Negatives from the OMT announcement:

  • Very strong conditionality rhetoric from the ECB, with access to the OMT only via EFSF/ESM and with full macroeconomic conditionality in the form of compliance with the Enhanced Conditions Credit Line (ECCL). IMF oversight involvement is sought, making the OMT a sort of Troika-junior engagement for any country involved. This dramatically reduces the likelihood of any country going into OMT and in particular is a net negative for the countries that might benefit from the OMT when in the process of exiting the current Troika arrangements, such as Ireland and Portugal. In fact, the two countries can only qualify for OMT as they exit Troika deal and this will de facto mean that exiting the Troika deal will re-enter them into another Troika-light deal with OMT - a political no-go territory. It is also a major barrier for Spain and Italy.
  • The OMT is a time-buying exercise, in so far as it can only allow the Governments some time (1-2 years) to put in place structural reforms. It does not resolve the crisis itself. The problem is that the Government now have to 
    • design the right set of reforms (which is not as straight forward as one can imagine - of the 3 current Troika-programme run countries, only Ireland and Portugal have so far managed to design some sustainable reforms and not all so far, after a number of years of attempting such designs pre-Troika and during the Troika reign);
    • deploy the designed reforms (which is a tough process that has to be sustained over time and across political elections. In the sub set of three states currently in Troika programmes, again, only two have managed to partially achieve this, and again, with varying degree of success); and
    • the deployed reforms must deliver desired outcomes (subject to heavy set of risks and uncertainties: of the three participant states, none have so far managed to deliver desired outcomes on reforms packages, especially when it comes to achieving economic recovery).

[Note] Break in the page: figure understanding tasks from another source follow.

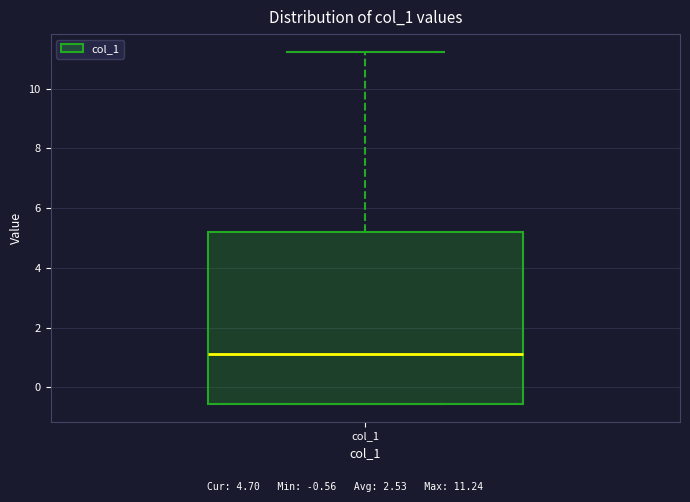

Read this box plot against the y-axis: the position of the median line, the range covered by the box, and the ends of both whiskers. The values are not printed on the chart, so give them approximately, as read against the axis.

median 1.2, box -0.6 to 5.2, whiskers -0.6 to 11.2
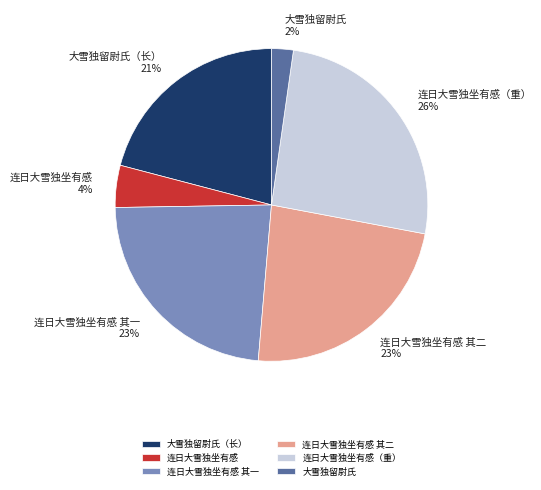

To the nearest percent, what percentage of the pie is 连日大雪独坐有感 其二?

23%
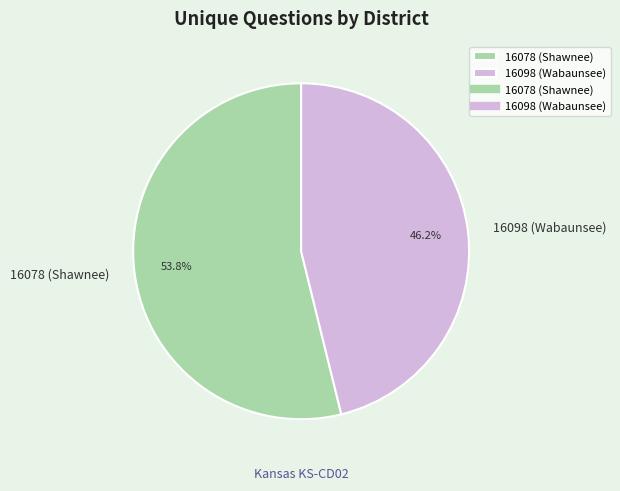

True or false: 16078 (Shawnee) accounts for 54% of the total.

True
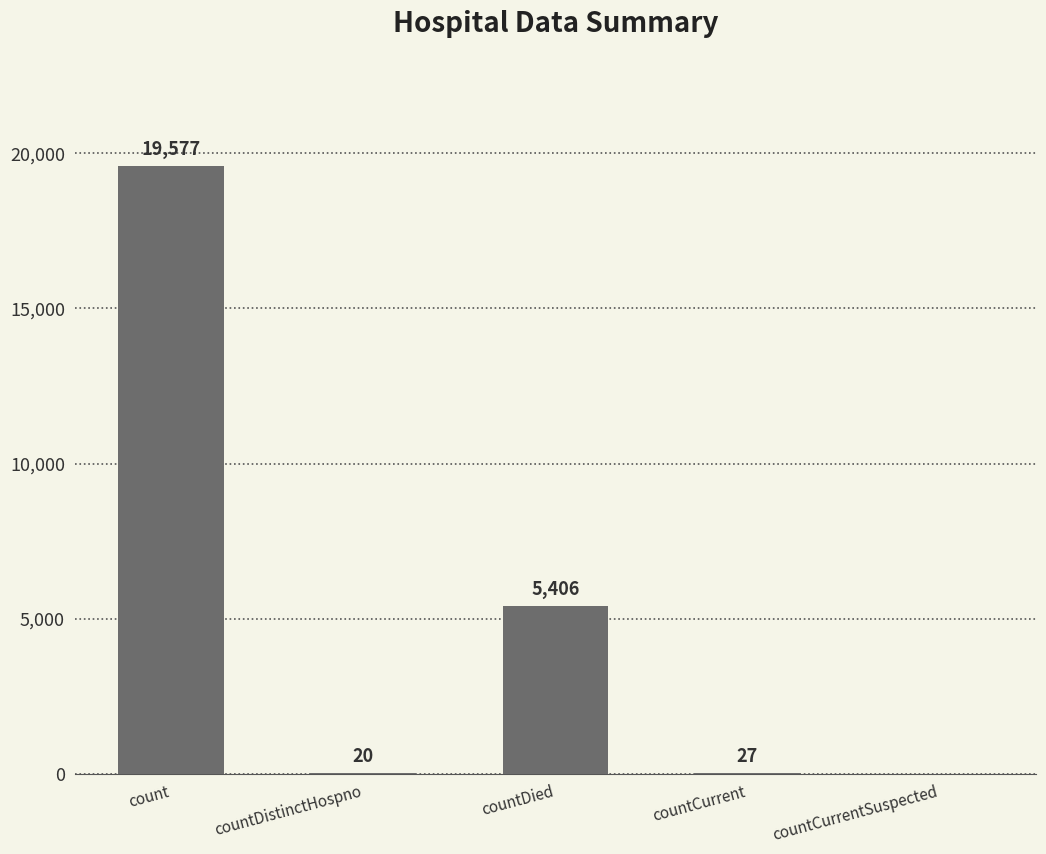

What is the sum of all values?

25030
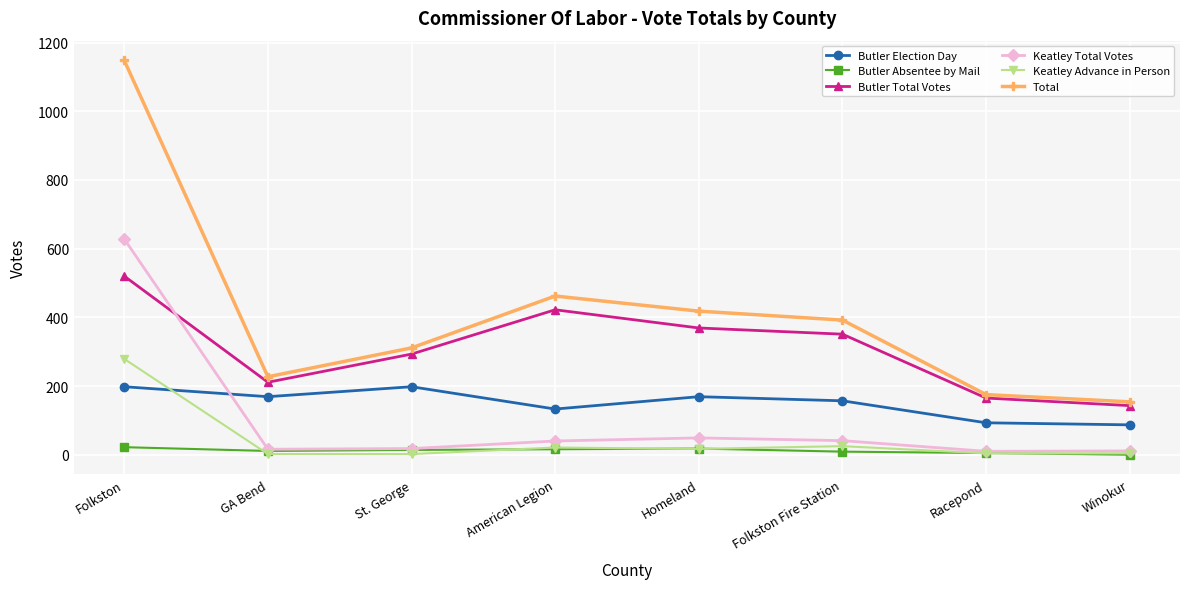

Count the number of categories in the chart.

8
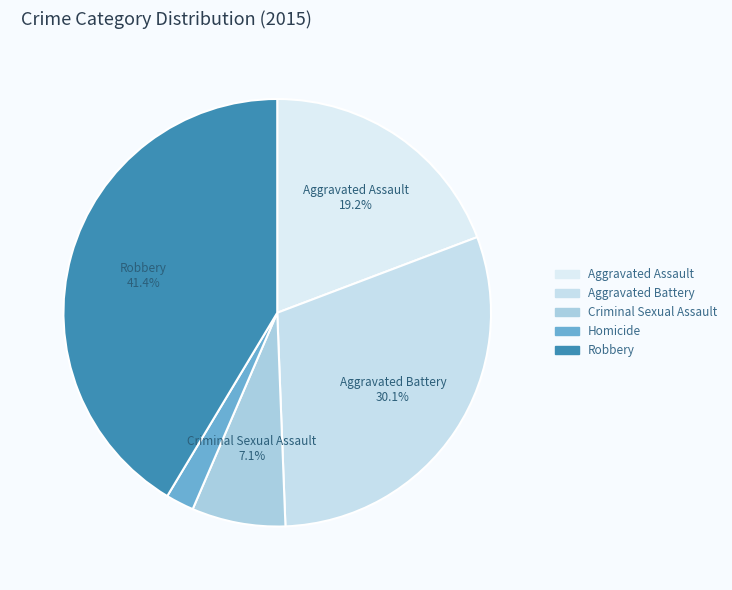

Is Aggravated Assault the majority of the pie?

No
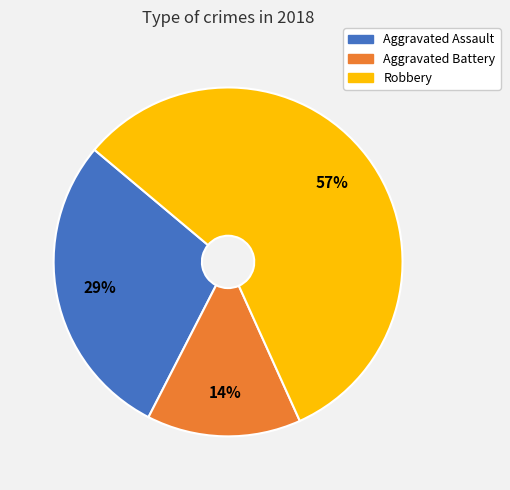

Which slice is the largest?

Robbery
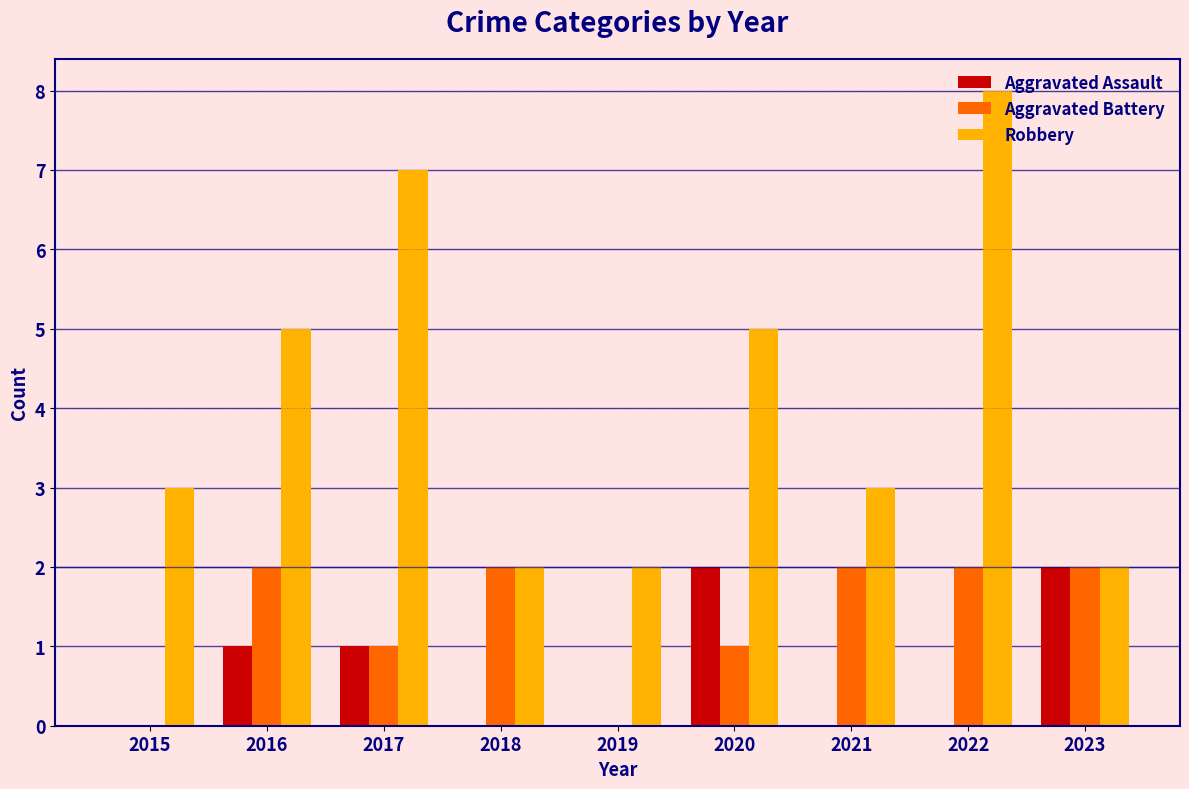

What is the difference between the Aggravated Assault values at 2020 and 2021?

2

  • The OMT will rely on sterilization of monetary supply flows into sovereign bond markets, which means that in order to buy government bonds, the ECB will have to somehow remove liquidity out of the euro system. This can only be achieved by reducing liquidity supply to the real economy and/or financial sector. This, in turn, makes OMT hardly accommodative of private sector growth and can derail the 'delivery' bit in the OMT's DDD challenge outlined above.
  • Other negatives worth keeping in mind are: 
    • No numerical targets for yields and no way of assessing these ex ante as bonds purchases will be disclosed only on a weekly basis
    • No change to collateral eligibility for non-government bonds (other than for government-guaranteed bonds), meaning OMT will have no easing effect on liquidity supply in financial sector.
    • Excessive optimism on ECB behalf, with Draghi announcing that the OMT will be a "fully effective backstop that [will] remove tailrisks from the euro area". As I noted earlier, the biggest 'Black Swans' arise when policymakers start believing in non-existence of 'Black Swans'

Update: And here's a map of Draghi's comments on OMT announcement (via Prof Brian M Lucey):
Lets take a note: word 'growth; is the most prominent operative term used and yet, nothing within OMT is about growth. In fact, the policy rate remains unchanged, hence no pro-growth move in policy dimension. The logic of growth-OMT link is a tenuous one at best, and contradictory to the OMT operational objectives. Here's why. OMT - if successful - is supposed to ease the cost of Government's transition to fiscal austerity. It is to be sterilized. Hence, OMT is neither a fiscal nor a monetary tool for sustaining or generating any growth. Other key words to note relate to 'financial' and 'risks' - I commented above on the perverse effect on financial system the OMT is likely have. I have also commented above on the bizarre discounting of risks remaining within the system once OMT is up and running.